Se da una parte si sviluppa questa nuova domanda di democrazia, dall’altra assistiamo a «una serie di manovre dilatorie da parte dei governi e al rifiuto populista di una porzione di cittadini nei confronti del progetto europeo». Un comportamento autodistruttivo che «si spiega con il fatto che le élite politiche e i media esitano a comunicare le conseguenze positive di questo progetto». Habermas non trascura di prendere in considerazionen il tema del rappiorto fra strapotere dei mercati e sovranità popolare: questione che qualcuno ha posto anche di recente sia in riferimento al referendum greco che alla vicenda italiana: «Le pressioni dei mercati finanziari hanno evidenziato il fatto che in occasione dell’introduzione dell’euro è stato trascurato un presupposto economico dell’euro, l’impalcatura costituzionale: l’Ue non può garantire protezioni contro la speculazione finanziaria, a meno che non si assuma ulteriori responsabilità politiche». «Tutti i protagonisti di questa evoluzione europea sanno che un simile grado di “cooperazione rafforzata”- osserva Habermas – non è possibile nell’ambito dei trattati esistenti. Un “governo economico” comune, idea che piace anche al governo tedesco, avrebbe una conseguenza problematica: l’obbligo di tutti i paesi della comunità economica europea di essere competitivi si estenderebbe ben al di là delle politiche finanziarie ed economiche e andrebbe così a toccare i bilanci nazionali e quindi a cozzare contro il diritto dei parlamenti nazionali in materia di bilancio». Habermas usa a questo punto anche il grimaldello polemico: «Per evitare un gigantesco conflitto di competenze, l’unica (difficile) via da percorrere è quella di un trasferimento ulteriore di sovranità dagli stati membri all’Unione. Invece, Angela Merkel e Nicolas Sarkozy hanno trovato un compromesso tra il liberalismo economico tedesco e lo statalismo francese. Personalmente sono convinto che stiano cercando di forzare il federalismo esecutivo contemplato nel trattato di Lisbona per creare un dominio intergovernativo del Consiglio europeo contrario ai principi dello stesso trattato. Un regime di questo tipo permetterebbe di imporre i diktat dei mercati sui bilanci nazionali senza alcuna legittimazione democratica».
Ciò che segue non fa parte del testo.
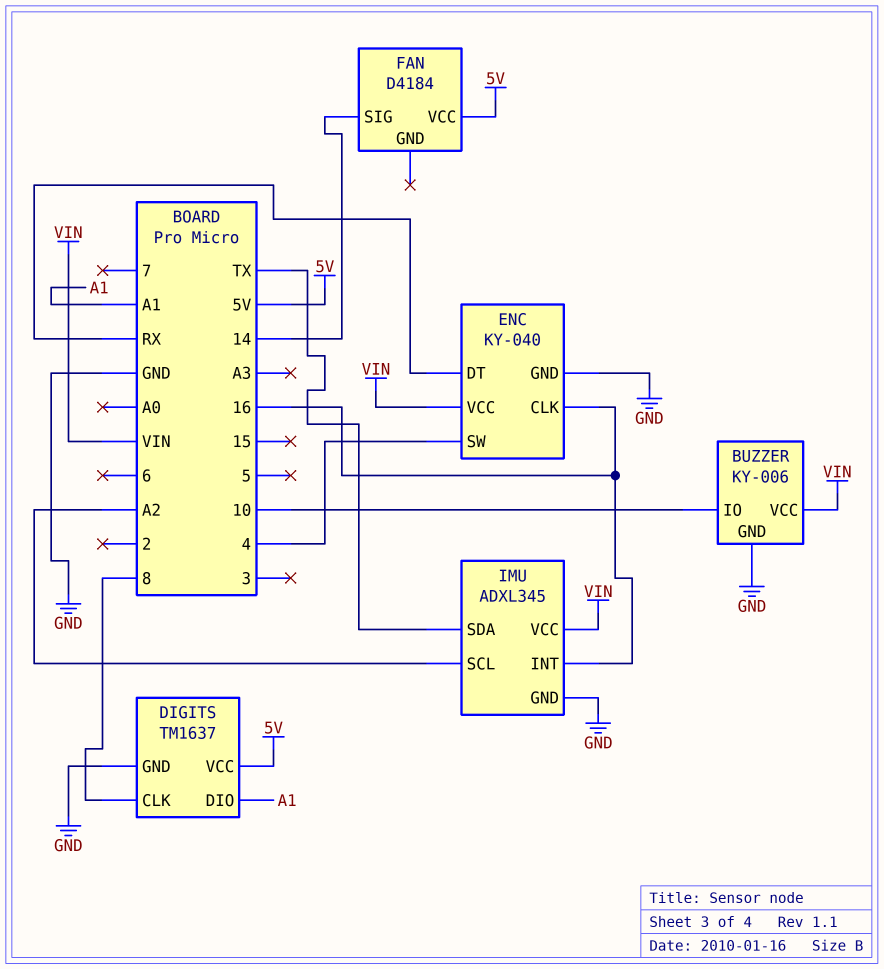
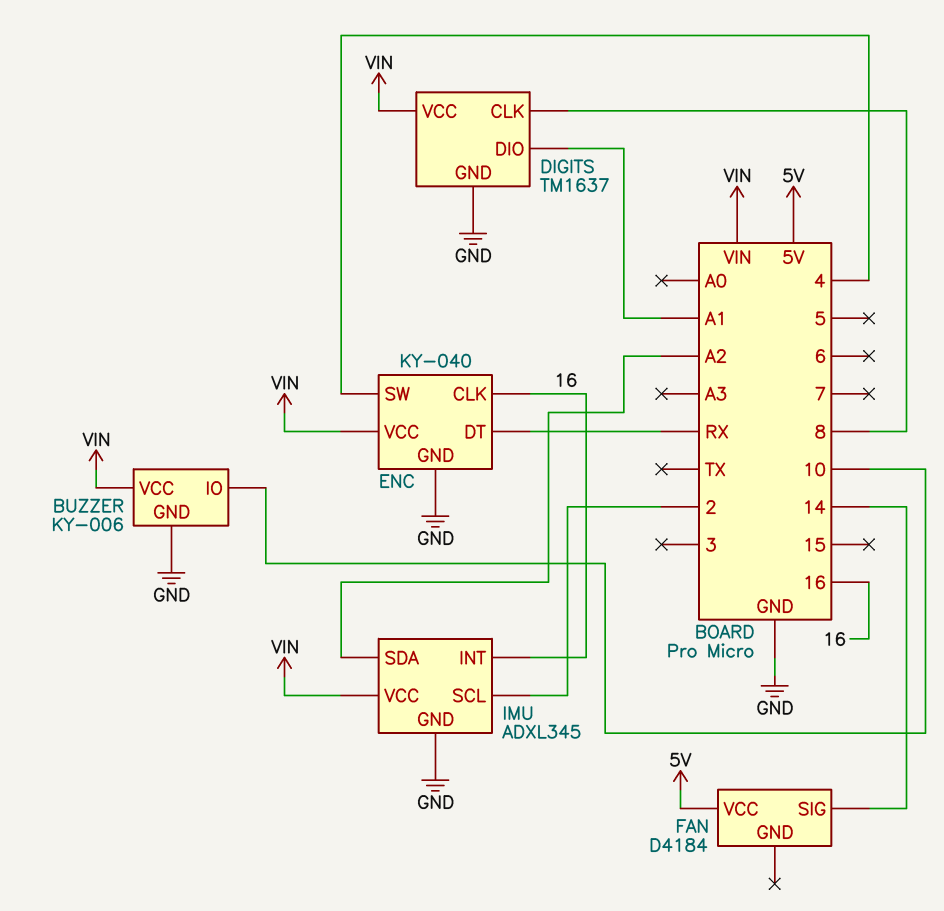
DIGITS pin VCC: 5V -> VIN
IMU pin SCL: A2 -> 2
IMU pin SDA: TX -> A2

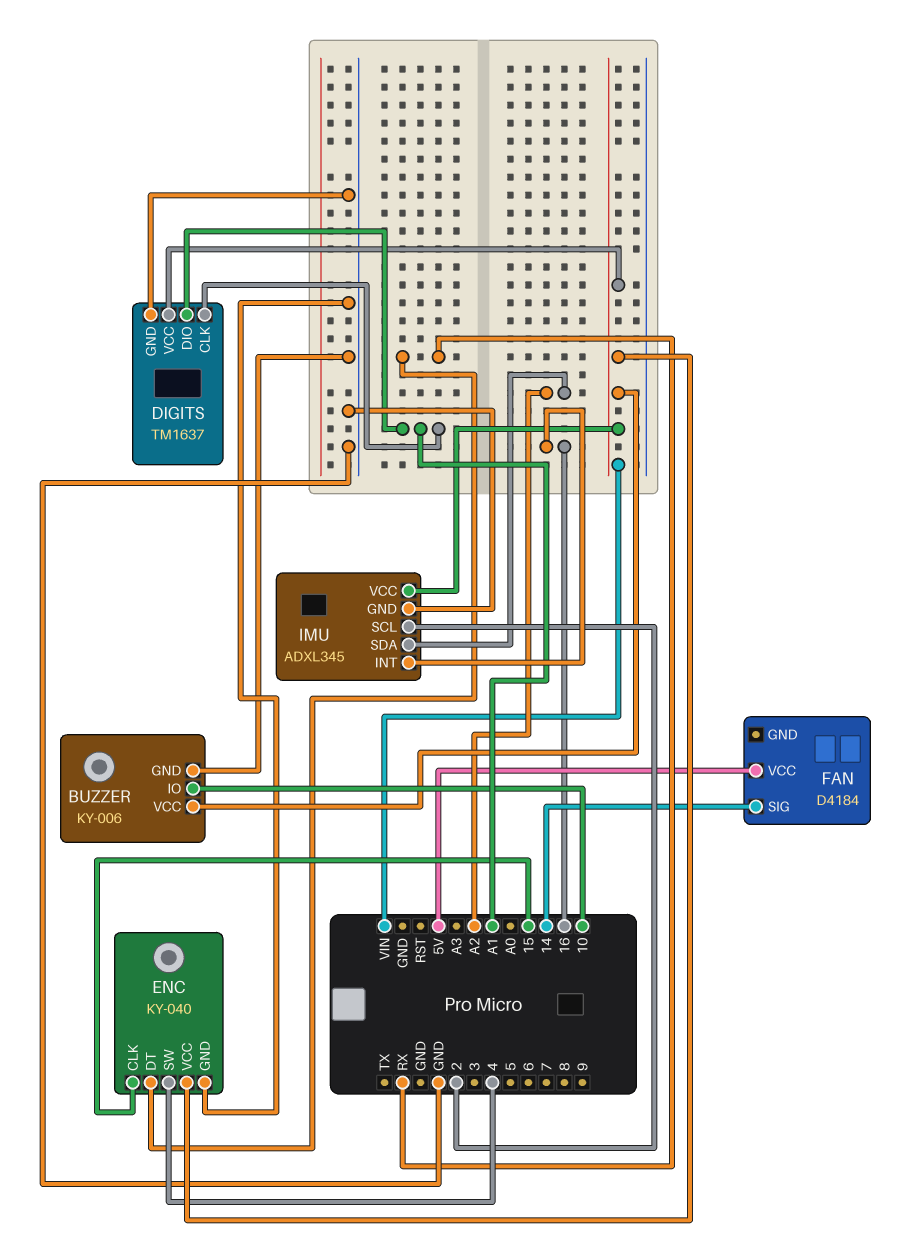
DIGITS pin CLK: 8 -> A1
ENC pin CLK: 16 -> 15

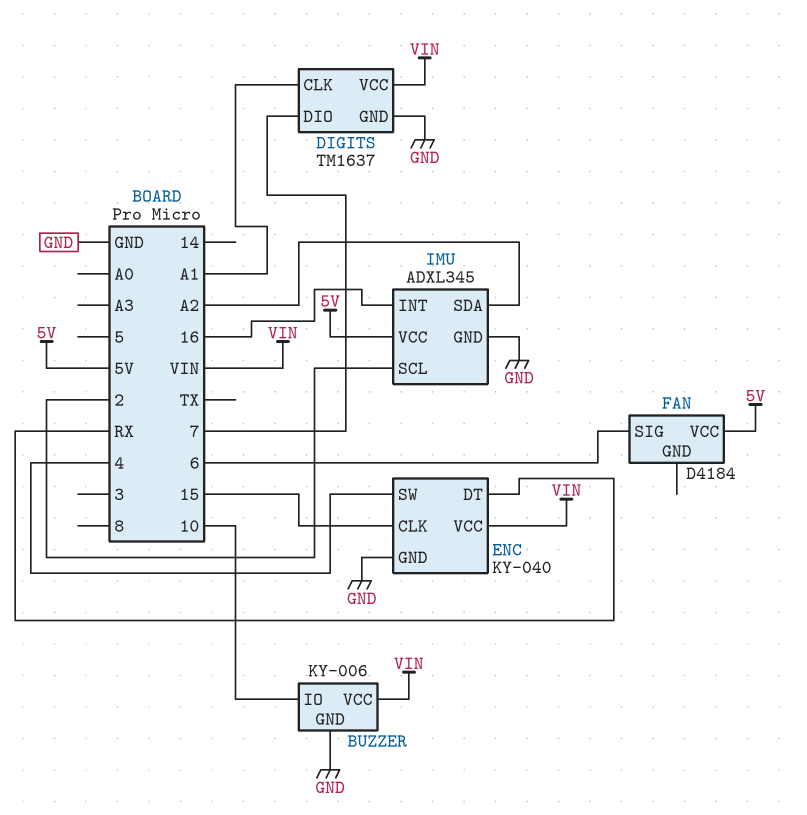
DIGITS pin DIO: A1 -> 7
FAN pin SIG: 14 -> 6
IMU pin VCC: VIN -> 5V

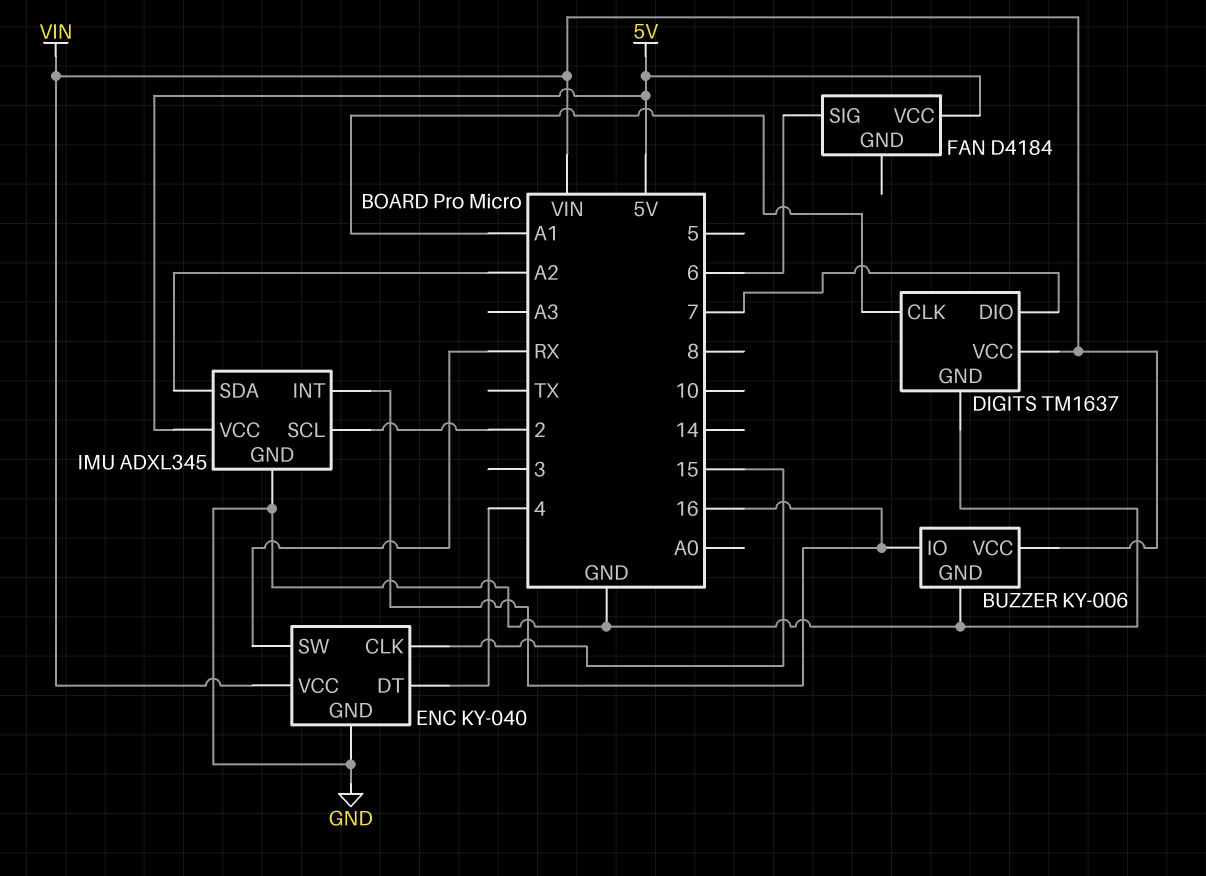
BUZZER pin IO: 10 -> 16
ENC pin DT: RX -> 4
ENC pin SW: 4 -> RX

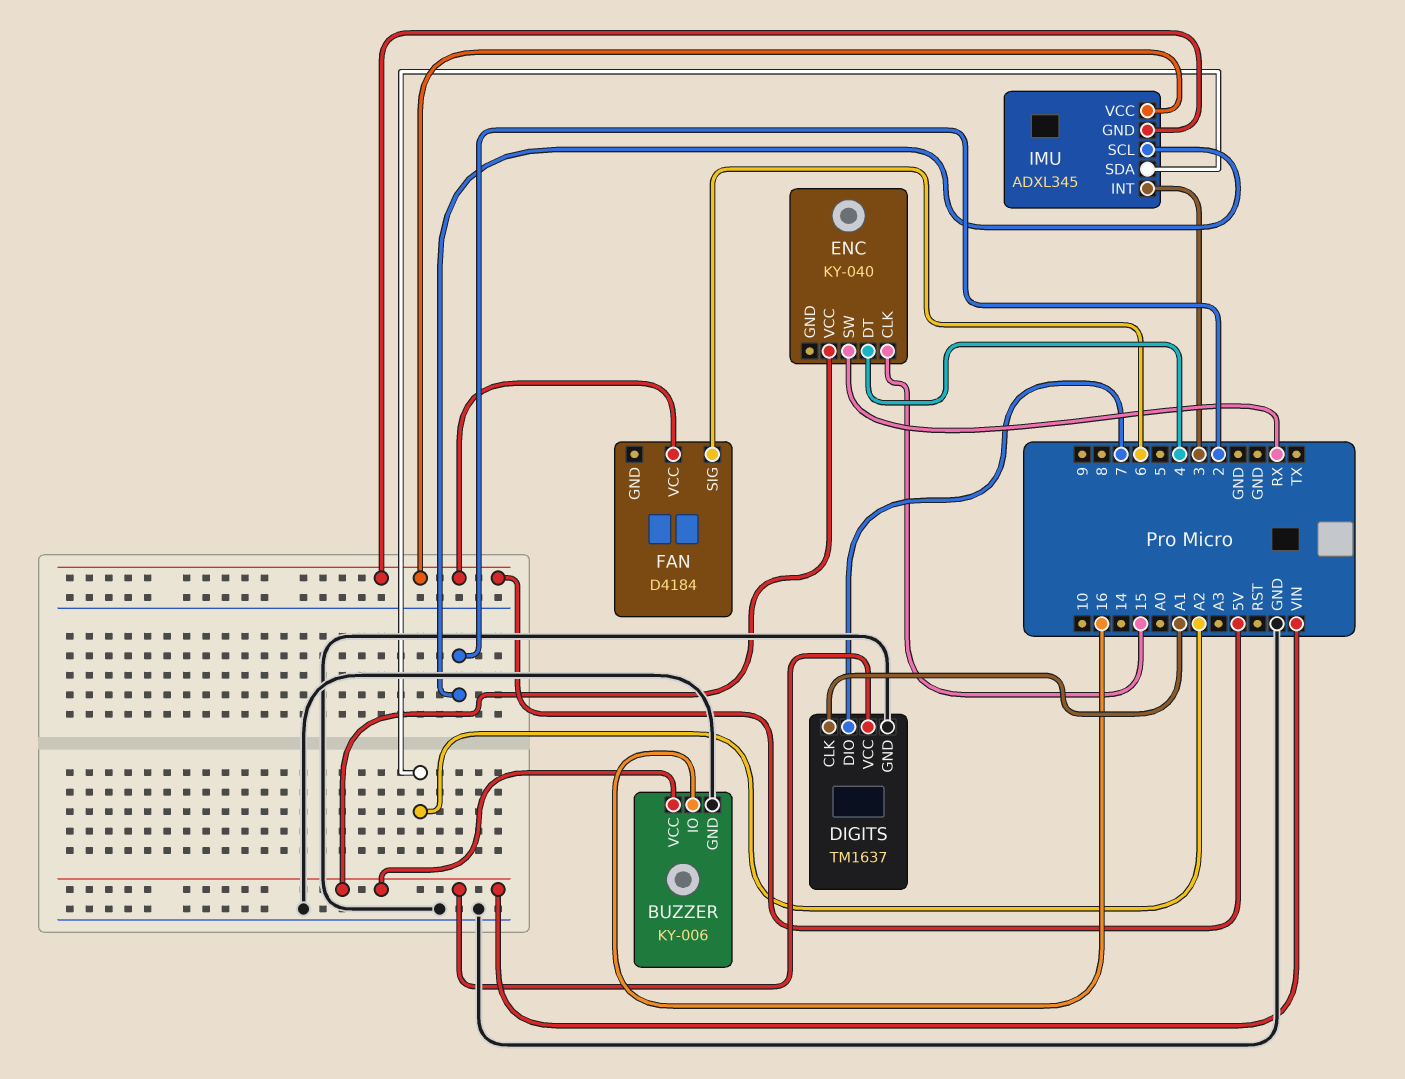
ENC pin GND: GND -> none
IMU pin GND: GND -> 5V
IMU pin INT: 16 -> 3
In questo modo, i capi di governo trasformerebbero di soppiatto il progetto europeo nel suo contrario: «la prima comunità sovranazionale democraticamente legittimata diventerebbe un’alleanza elitaria per esercitare un dominio postdemocratico». L’alternativa a questa prospettiva è rappresentata al contrario da più democrazia.Tuttavia, fino a quando continueranno a svilupparsi le disuguaglianze sociali ed economiche tra stati membri poveri e stati membri ricchi, non sarà possibile cementare la solidarietà europea. L’Unione – conclude Habermas – deve garantire «una omogeneizzazione delle condizioni di vita». Ed è questo – secondo il filosofo – il secondo elemento fondante del progetto europeo.